*Extracto de la página:*
○ ○ ○

VI Domingo de Pascua
El mandamiento de Jesús
Juan 15,9-17
1. Oración inicial
O Padre, tú que eres fuente de vida y nos sorprendes siempre con tus dones, danos la gracia de responder al llamado de tu Hijo Jesús que nos llamó amigos, para que siguiéndole a Él, nuestro maestro y pastor, aprendamos a observar sus mandamientos, la nueva y definitiva Ley que es El mismo, camino para llegar a ti y permanecer en ti. Por Jesucristo tu Hijo y Señor nuestro.
2. El texto
⁹Como el Padre me amó, yo también os he amado a vosotros; permaneced en mi amor. ¹⁰Si guardáis mis mandamientos, permaneceréis en mi amor, como yo he guardado los mandamientos de mi Padre, y permanezco en su amor. ¹¹Os he dicho esto, para que mi gozo esté en vosotros, y vuestro gozo sea colmado. ¹²Este es el mandamiento mío: que os améis los unos a los otros como yo os he amado. ¹³Nadie tiene mayor amor que el que da su vida por sus amigos. ¹⁴Vosotros sois mis amigos, si hacéis lo que yo os mando. ¹⁵No os llamo ya siervos, porque el siervo no sabe lo que hace su amo; a vosotros os he llamado amigos, porque todo lo que he oído a mi Padre os lo he dado a conocer. ¹⁶No me habéis elegido vosotros a mí, sino que yo os he elegido a vosotros, y os he destinado para que vayáis y deis fruto, y que vuestro fruto permanezca; de modo que todo lo que pidáis al Padre en mi nombre os lo conceda. ¹⁷Lo que os mando es que os améis los unos a los otros.

○ ○ ○

[Registros de cuadros delimitadores]
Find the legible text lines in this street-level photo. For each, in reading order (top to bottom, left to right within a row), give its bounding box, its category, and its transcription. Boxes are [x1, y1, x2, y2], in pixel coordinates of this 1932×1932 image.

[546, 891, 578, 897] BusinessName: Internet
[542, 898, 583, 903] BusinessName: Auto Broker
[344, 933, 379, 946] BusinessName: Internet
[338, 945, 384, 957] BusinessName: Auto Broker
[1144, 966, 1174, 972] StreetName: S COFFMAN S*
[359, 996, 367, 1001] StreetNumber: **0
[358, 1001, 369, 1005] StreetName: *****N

○ ○ ○

*Instrucciones:*
- 1) Responda a estas preguntas sobre el extracto:
(a) Según la oración inicial, ¿cómo nos llamó Jesús?
(b) ¿Qué pasaje del Evangelio reproduce el extracto?
(c) En el versículo que comienza con "No os llamo ya siervos", ¿qué razón se da de que el siervo no sea amigo?
- 2) Resuma el extracto en dos oraciones.
Los ítems no intervienen en lo que aquí se solicita.

*Resultados:*
- 1)
(a) Nos llamó amigos.
(b) Juan 15,9-17.
(c) Que el siervo no sabe lo que hace su amo.

- 2) El extracto, correspondiente al VI Domingo de Pascua, presenta una oración inicial que pide al Padre la gracia de responder al llamado de Jesús y de aprender a observar sus mandamientos, seguida del texto de Juan 15,9-17. En ese pasaje, Jesús exhorta a permanecer en su amor guardando sus mandamientos, llama amigos a los suyos y no siervos, y les manda amarse los unos a los otros como él los ha amado.